### PROBLEM TO WORK ON
Take each line of the records below that contains the string "middle" and copy it.

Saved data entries
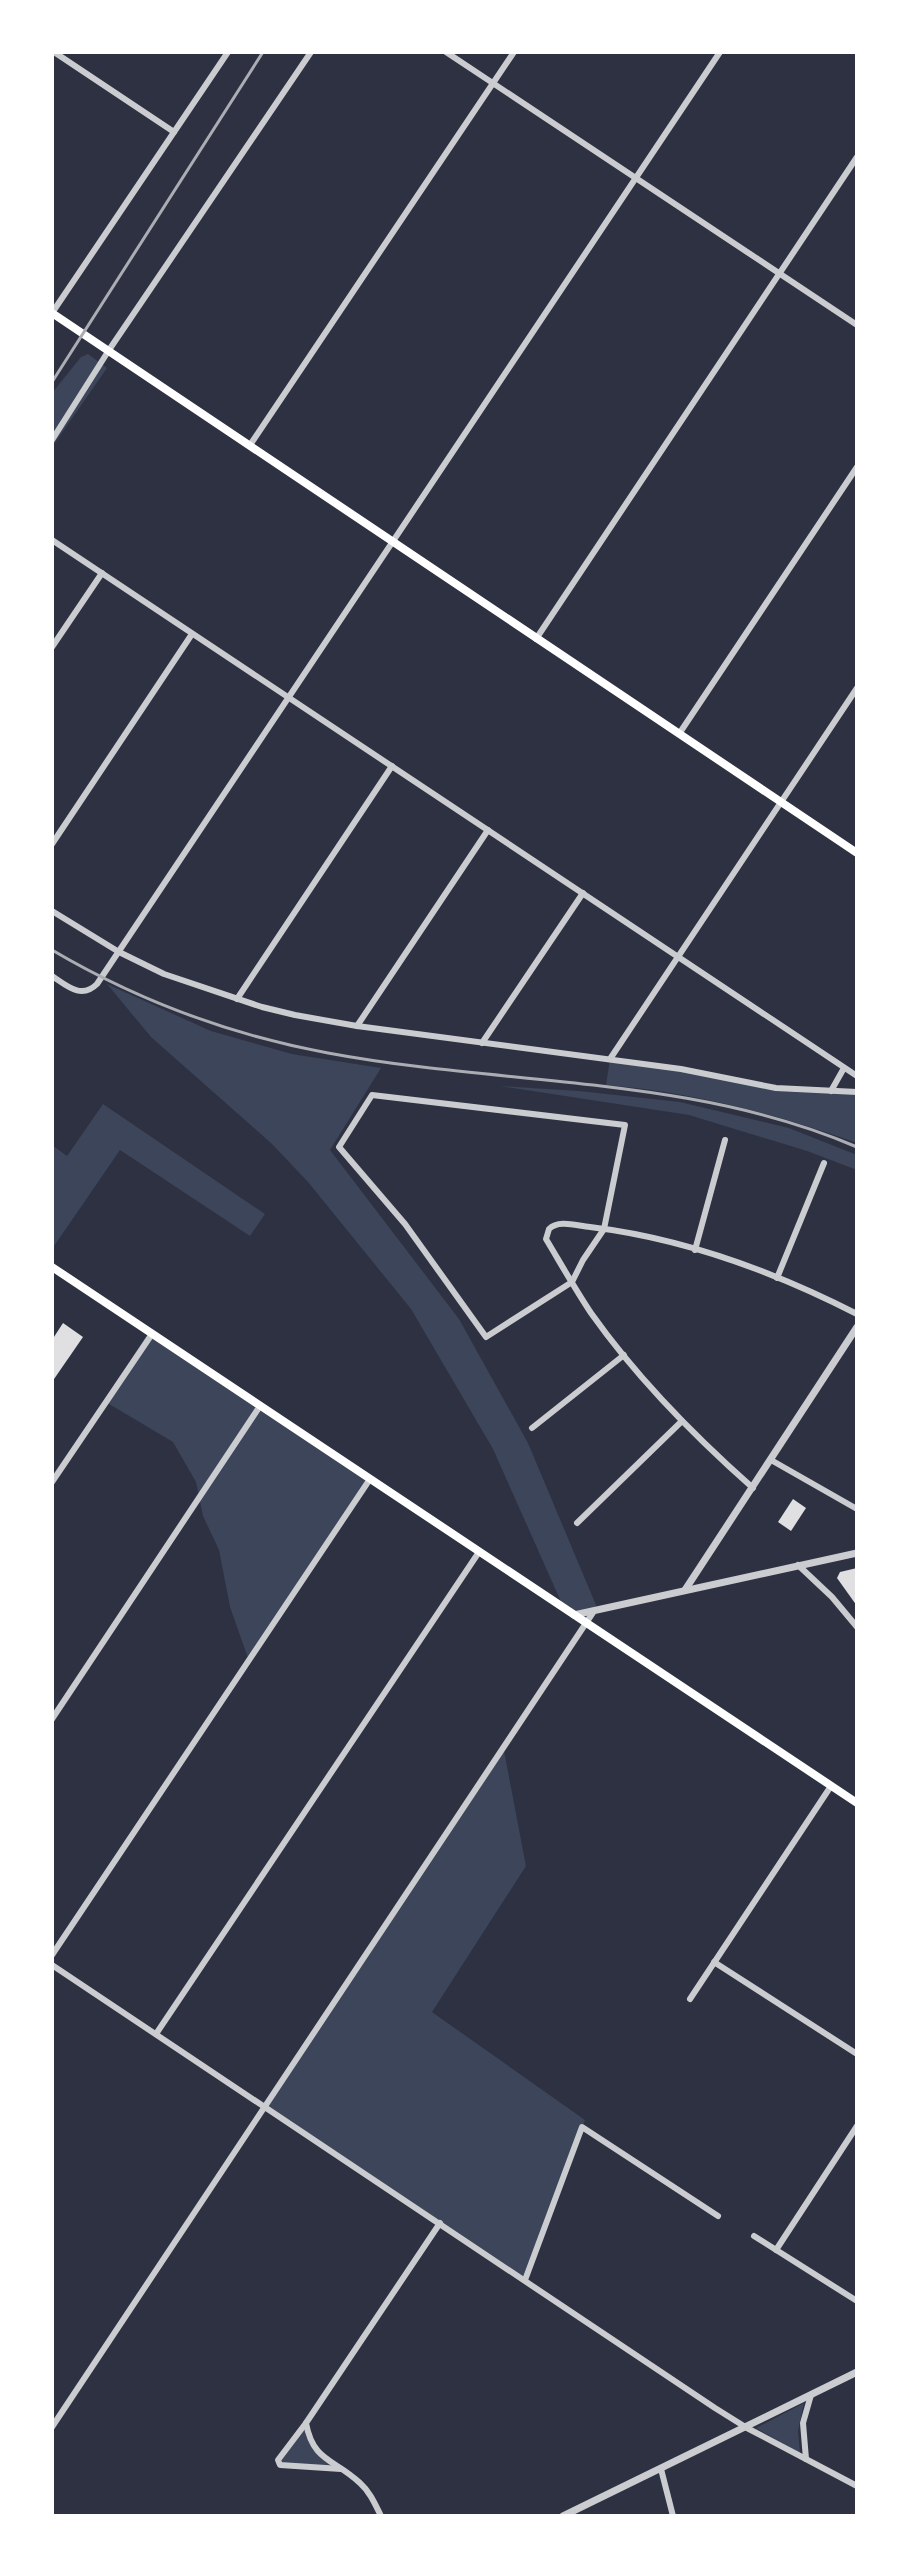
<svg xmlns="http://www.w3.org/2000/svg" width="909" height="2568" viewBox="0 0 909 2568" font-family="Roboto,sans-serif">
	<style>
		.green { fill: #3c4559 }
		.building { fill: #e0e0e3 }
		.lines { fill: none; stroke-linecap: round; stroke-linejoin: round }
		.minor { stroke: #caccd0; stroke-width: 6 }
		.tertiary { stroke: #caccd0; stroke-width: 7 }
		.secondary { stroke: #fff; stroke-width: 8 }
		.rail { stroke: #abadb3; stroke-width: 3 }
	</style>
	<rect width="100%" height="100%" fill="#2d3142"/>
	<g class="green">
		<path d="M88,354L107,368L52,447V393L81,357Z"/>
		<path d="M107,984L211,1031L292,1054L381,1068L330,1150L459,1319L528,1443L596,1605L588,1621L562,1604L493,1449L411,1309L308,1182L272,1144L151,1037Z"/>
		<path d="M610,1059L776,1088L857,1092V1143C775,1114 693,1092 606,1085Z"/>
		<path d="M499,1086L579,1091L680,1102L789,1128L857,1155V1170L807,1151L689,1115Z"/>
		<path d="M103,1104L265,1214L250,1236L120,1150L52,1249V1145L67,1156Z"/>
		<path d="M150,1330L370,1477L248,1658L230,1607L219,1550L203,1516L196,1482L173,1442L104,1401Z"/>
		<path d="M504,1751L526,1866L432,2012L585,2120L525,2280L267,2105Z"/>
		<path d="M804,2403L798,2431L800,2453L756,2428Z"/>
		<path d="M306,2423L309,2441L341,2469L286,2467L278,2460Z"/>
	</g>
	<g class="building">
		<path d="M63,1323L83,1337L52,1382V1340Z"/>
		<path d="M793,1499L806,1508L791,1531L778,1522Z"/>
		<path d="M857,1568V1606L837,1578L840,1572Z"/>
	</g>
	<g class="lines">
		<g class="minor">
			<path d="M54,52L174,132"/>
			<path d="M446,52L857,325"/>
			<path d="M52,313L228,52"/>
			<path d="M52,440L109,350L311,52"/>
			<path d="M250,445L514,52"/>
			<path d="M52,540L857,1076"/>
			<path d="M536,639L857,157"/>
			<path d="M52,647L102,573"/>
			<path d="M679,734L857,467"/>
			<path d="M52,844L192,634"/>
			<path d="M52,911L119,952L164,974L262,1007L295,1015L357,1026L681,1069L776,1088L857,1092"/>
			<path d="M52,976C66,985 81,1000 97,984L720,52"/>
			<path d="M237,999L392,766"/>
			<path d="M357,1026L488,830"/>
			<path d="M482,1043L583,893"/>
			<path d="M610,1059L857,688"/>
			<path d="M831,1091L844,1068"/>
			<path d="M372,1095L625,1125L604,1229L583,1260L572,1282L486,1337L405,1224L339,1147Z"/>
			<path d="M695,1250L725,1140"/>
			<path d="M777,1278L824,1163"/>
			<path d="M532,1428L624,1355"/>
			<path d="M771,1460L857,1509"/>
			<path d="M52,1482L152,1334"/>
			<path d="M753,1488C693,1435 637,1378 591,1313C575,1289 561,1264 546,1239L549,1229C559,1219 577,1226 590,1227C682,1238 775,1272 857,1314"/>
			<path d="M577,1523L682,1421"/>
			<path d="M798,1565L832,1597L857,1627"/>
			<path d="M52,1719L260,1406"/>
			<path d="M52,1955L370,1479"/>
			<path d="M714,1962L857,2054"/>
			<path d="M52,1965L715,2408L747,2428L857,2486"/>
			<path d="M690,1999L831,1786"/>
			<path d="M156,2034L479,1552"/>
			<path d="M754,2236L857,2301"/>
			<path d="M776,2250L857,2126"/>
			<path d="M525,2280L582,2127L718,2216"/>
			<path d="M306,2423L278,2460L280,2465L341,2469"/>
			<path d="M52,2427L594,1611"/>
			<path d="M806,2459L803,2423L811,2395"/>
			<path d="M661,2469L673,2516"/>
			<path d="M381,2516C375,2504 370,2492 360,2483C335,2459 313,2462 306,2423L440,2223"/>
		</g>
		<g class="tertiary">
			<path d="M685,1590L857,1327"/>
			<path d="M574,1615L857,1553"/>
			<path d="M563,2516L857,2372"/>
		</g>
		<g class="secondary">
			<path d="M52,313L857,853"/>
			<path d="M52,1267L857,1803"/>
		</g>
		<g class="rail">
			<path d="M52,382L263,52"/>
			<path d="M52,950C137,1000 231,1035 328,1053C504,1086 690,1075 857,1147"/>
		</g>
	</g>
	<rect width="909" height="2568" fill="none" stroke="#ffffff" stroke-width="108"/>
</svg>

--

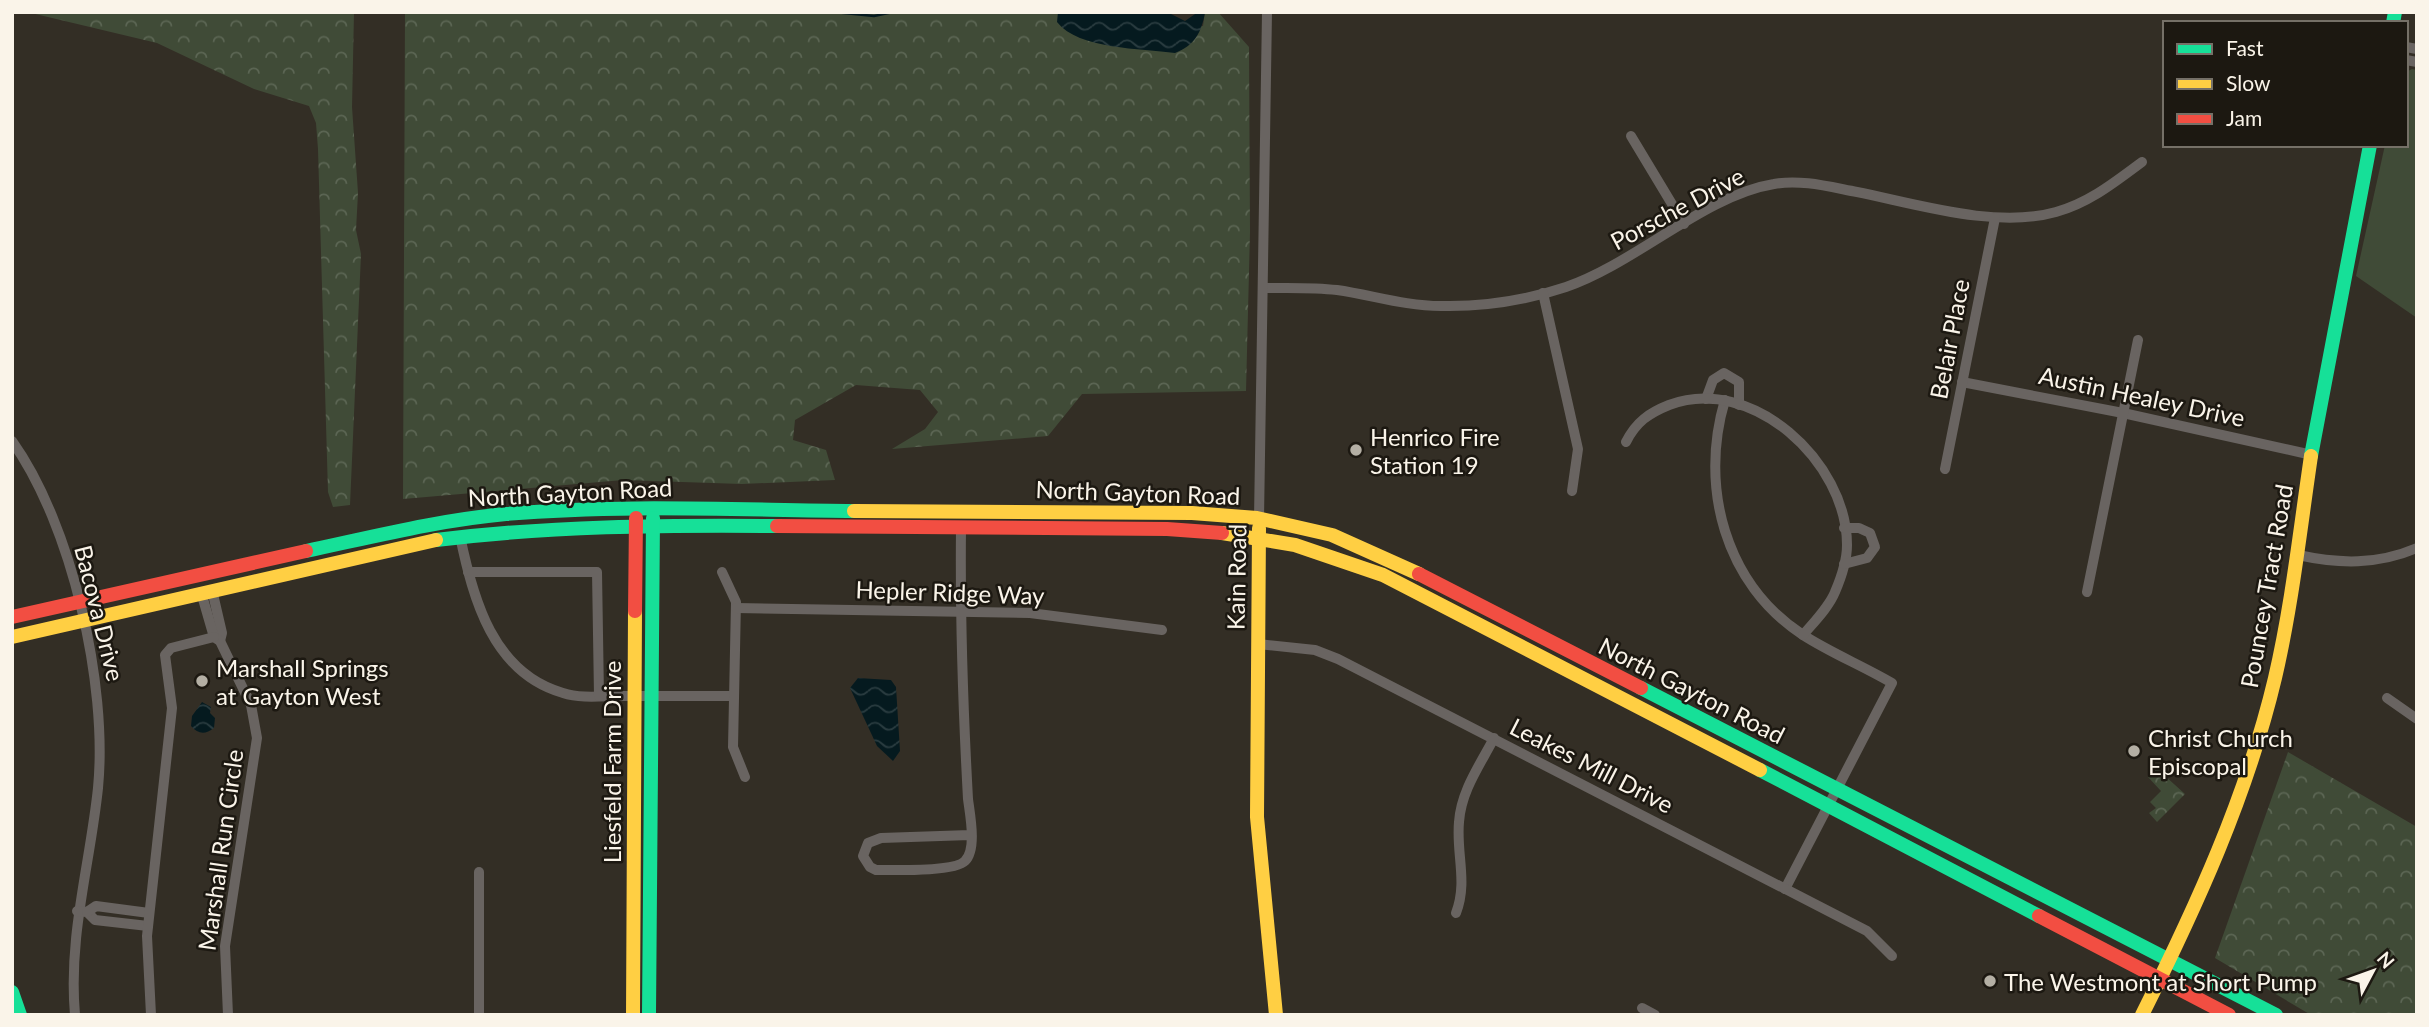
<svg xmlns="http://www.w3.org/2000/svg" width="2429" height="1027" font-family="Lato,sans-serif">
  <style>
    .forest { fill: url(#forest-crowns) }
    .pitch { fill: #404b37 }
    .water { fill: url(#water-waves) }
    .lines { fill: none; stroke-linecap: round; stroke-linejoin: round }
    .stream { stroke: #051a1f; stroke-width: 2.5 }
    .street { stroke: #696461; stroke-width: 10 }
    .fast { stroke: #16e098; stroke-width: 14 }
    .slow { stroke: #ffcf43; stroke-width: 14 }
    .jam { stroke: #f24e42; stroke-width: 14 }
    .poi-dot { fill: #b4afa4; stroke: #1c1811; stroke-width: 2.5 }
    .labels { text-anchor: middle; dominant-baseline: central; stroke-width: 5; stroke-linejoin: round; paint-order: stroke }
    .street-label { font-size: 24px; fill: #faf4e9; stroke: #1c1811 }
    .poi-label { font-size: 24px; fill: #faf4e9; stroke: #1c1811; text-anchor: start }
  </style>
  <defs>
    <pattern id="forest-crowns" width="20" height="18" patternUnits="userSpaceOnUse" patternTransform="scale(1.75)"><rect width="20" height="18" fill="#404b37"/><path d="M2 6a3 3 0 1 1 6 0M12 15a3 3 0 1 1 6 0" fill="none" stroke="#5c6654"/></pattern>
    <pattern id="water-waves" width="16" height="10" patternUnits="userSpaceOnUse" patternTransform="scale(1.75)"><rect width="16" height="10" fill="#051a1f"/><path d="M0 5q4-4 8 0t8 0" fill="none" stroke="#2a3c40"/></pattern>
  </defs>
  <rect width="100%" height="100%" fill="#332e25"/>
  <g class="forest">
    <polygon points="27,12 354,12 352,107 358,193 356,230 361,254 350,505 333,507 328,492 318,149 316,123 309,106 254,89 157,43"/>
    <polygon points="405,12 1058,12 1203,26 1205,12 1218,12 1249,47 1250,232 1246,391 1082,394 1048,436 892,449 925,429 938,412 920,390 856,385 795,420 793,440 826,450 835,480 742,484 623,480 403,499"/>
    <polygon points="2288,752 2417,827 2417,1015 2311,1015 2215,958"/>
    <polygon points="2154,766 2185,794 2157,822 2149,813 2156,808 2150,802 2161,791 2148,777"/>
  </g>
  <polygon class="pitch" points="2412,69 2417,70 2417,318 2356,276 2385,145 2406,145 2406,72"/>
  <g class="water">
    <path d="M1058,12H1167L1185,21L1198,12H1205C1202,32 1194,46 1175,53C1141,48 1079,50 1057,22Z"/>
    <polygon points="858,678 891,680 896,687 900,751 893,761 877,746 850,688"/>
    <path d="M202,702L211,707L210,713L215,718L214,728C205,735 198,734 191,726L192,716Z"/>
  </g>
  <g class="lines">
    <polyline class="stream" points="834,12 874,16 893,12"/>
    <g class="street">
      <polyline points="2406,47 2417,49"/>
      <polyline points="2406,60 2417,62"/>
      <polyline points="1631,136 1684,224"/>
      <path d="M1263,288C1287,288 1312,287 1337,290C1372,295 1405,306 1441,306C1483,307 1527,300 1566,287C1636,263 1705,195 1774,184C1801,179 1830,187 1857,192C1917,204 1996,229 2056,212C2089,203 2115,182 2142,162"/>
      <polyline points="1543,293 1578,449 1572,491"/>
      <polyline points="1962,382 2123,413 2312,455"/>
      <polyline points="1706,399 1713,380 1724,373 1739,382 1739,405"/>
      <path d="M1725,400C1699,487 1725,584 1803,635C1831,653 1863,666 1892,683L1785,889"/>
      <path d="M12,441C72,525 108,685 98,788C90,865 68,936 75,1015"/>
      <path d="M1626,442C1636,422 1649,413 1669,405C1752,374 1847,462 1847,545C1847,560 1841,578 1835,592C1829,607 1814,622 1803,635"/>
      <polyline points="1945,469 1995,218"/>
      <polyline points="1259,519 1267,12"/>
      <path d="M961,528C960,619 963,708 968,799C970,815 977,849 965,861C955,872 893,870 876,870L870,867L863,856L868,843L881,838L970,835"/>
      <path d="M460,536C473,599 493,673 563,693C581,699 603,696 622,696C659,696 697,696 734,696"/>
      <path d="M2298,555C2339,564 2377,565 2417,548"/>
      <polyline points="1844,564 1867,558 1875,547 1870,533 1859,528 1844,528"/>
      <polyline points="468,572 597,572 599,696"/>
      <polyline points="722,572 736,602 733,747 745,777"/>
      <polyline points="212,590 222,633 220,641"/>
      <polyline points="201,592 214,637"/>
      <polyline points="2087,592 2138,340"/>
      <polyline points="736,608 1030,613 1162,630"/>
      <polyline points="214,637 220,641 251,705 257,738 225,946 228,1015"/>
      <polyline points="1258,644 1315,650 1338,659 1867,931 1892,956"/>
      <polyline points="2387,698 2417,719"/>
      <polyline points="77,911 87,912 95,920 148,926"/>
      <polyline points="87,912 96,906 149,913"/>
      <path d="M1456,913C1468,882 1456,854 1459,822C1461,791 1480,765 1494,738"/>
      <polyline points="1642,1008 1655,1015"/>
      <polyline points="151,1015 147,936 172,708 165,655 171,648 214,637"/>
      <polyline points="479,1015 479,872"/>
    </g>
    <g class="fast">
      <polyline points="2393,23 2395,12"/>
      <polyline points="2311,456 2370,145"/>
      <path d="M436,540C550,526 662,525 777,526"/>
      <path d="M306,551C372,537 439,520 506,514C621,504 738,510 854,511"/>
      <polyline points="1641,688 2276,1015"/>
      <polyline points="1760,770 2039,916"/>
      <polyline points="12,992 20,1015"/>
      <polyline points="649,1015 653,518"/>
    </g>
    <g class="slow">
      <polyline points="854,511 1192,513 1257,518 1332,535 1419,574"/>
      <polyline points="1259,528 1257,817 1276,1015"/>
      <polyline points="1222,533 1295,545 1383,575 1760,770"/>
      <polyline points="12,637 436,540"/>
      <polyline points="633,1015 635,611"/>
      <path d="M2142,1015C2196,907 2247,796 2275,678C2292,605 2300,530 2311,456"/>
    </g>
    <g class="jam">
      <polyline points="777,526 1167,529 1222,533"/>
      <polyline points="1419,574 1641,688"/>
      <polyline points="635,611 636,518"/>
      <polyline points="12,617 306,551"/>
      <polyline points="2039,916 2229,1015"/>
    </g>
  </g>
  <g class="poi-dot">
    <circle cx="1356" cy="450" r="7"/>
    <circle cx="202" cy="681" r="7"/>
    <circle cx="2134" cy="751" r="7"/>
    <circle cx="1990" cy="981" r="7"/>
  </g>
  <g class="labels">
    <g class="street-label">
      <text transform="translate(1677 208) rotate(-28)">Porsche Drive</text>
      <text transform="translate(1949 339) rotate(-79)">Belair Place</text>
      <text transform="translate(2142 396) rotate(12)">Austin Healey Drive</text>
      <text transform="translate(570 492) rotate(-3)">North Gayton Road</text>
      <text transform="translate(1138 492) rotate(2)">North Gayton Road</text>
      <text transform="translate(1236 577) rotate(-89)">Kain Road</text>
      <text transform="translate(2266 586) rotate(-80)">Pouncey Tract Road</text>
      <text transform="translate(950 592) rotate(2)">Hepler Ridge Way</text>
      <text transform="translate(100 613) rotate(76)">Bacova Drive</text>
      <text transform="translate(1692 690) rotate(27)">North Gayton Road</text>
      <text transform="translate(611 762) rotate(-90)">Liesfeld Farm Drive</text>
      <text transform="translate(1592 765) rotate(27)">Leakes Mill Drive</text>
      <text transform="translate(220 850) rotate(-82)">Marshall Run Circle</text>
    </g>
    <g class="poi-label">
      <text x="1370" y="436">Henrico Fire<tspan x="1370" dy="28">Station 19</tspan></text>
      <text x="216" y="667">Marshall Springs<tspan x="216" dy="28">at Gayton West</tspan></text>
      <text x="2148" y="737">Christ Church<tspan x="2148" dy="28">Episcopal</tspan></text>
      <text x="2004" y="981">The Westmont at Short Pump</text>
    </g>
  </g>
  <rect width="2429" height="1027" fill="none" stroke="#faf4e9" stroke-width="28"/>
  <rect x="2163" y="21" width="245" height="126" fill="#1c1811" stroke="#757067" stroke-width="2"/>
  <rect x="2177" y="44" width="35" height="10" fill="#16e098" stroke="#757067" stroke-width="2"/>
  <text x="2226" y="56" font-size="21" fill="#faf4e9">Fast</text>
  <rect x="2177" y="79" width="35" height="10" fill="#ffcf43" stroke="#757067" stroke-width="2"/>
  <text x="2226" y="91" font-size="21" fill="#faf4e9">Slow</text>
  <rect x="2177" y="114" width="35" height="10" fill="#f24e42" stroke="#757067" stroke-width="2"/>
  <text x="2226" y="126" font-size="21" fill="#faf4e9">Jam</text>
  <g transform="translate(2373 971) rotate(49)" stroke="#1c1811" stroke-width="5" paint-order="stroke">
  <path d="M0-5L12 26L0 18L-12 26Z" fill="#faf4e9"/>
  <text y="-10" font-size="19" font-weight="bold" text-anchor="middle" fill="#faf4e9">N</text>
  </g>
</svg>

### RESPONSE AREA
    .labels { text-anchor: middle; dominant-baseline: central; stroke-width: 5; stroke-linejoin: round; paint-order: stroke }
  <text y="-10" font-size="19" font-weight="bold" text-anchor="middle" fill="#faf4e9">N</text>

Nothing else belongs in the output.